Using pointers as parameters is the only way to modify local variables in functions other than the one that declared it. Using pointers as parameters is a method known as "simulated call by reference". Its usage is fairly straightforward: instead of passing a copy of the value of a variable, the program simply passes a pointer to the actual value in the calling function. Because of this, the variable must be dereferenced in the called function. Let's examine No Swap again, except it will now be known as Swap.

#include <stdio.h>
 
void swap( int *x , int *y ) ;
int main( int argc , char *argv[] ) {
 
   int x , y ;
   x = 5 ;
   y = 9 ;
 
   printf( "The values of x and y are %d and %d before the function swap.\n" , x , y ) ;
   swap( &x , &y ) ;
   printf( "The values of x and y are %d and %d after the function swap.\n" , x , y ) ;
 
   return 0 ;
 
}
void swap( int *x , int *y ) {
 
   int temp ;
 
   temp = *x ;
   *x = *y ;
   *y = temp ;
 
}

The output of this program would be:

The values of x and y are 5 and 9 before the function noswap.
The values of x and y are 9 and 5 after the function noswap.

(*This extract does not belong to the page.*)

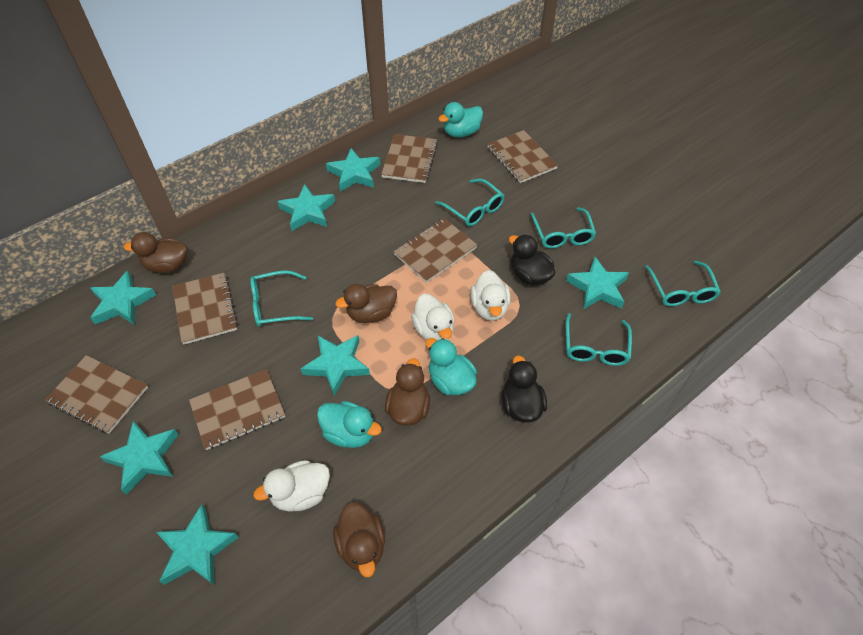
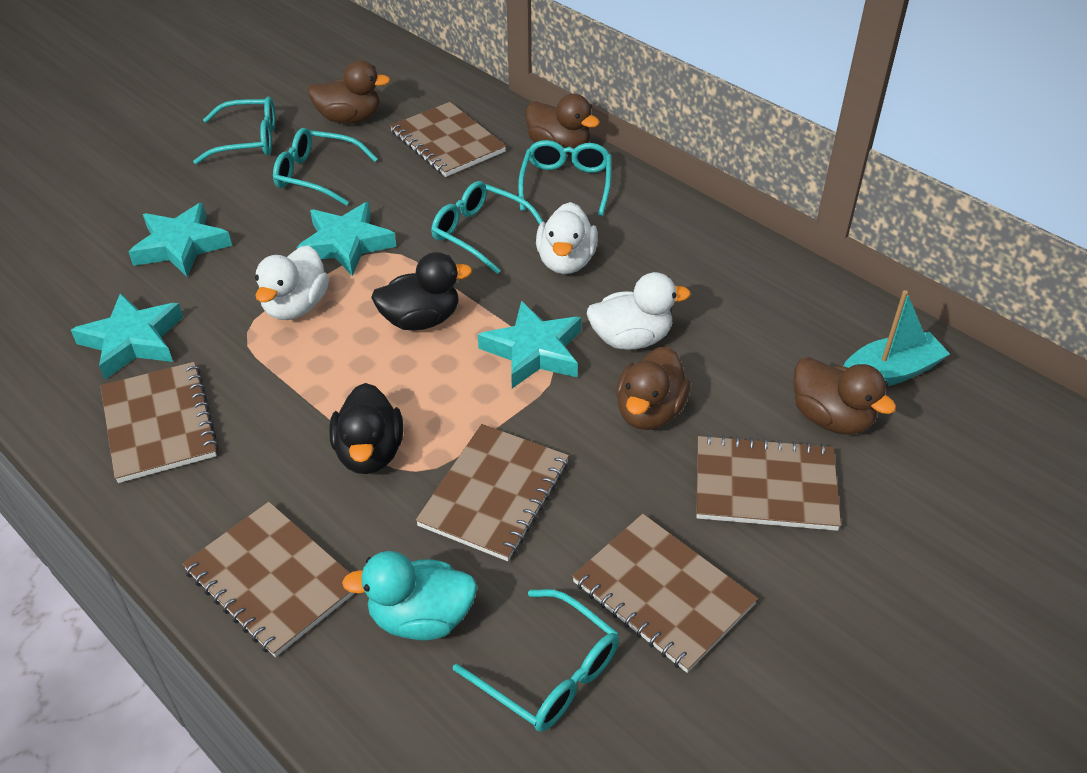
turquoise boat: none = 0 -> [843,290,950,386] = 1
turquoise duck: [317,401,382,448] [426,338,477,395] [438,102,483,138] = 3 -> [342,551,477,640] = 1
turquoise star: [90,270,156,325] [100,421,179,495] [156,504,239,586] [277,184,335,231] [301,335,370,396] [326,148,380,192] [566,257,629,309] = 7 -> [71,293,183,379] [129,203,232,277] [297,202,396,276] [478,301,581,388] = 4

Notice that when swap() is called, the address-of operator (&) is used. This is because neither x nor y are pointers. Appending a variable name with the address-of operator causes a pointer of the variable to be passed instead of a copy. Since pointers are simply references to the address of a variable, a copy of the pointer is made and passed to the function, which is why this method is only simulated call by reference and not true call by reference.

Arrays as ParametersEdit

Arrays are treated differently than other variables. This is because their name (without a subscript [] to denote a specific value) is simply a pointer to the first item in the array. Therefore, A and &A[0] are the same. Additionally, dereferencing as *A would return the value of A[0].

Array pointer.svg

Because of this behavior, it is extremely easy to pass arrays into a function and modify them.

#include <stdio.h>
 
void array_copy( int *A , int *B ) ;
int main( int argc , char *argv[] ) {
 
   int i ;
   int array[5] ;
   int other_array[5] ;
 
   printf( "Please enter five numbers, separated by a space: " ) ;
   for ( i = 0 ; i < 5 ; i++ ) scanf( "%d" , array[i] ) ;
   for ( i = 0 ; i < 5 ; i++ ) printf( "%d " , array[i] ) ;
   printf( "\n" ) ;
 
   array_copy( array , other_array ) ;
 
   for ( i = 0 ; i < 5 , i++ ) printf( "%d " , other_array[i] ) ;
   printf( "\n" ) ;
 
   return 0 ;
 
}
void array_copy( int *A , int *B ) {
 
   int i ;
 
   for ( i = 0 ; i < 5 ; i++ ) B[i] = A[i] ;
 
}

Notice how the output is the same on both lines, even though the address-of operator was not used when array_copy() was called. This is because array bases are already pointers.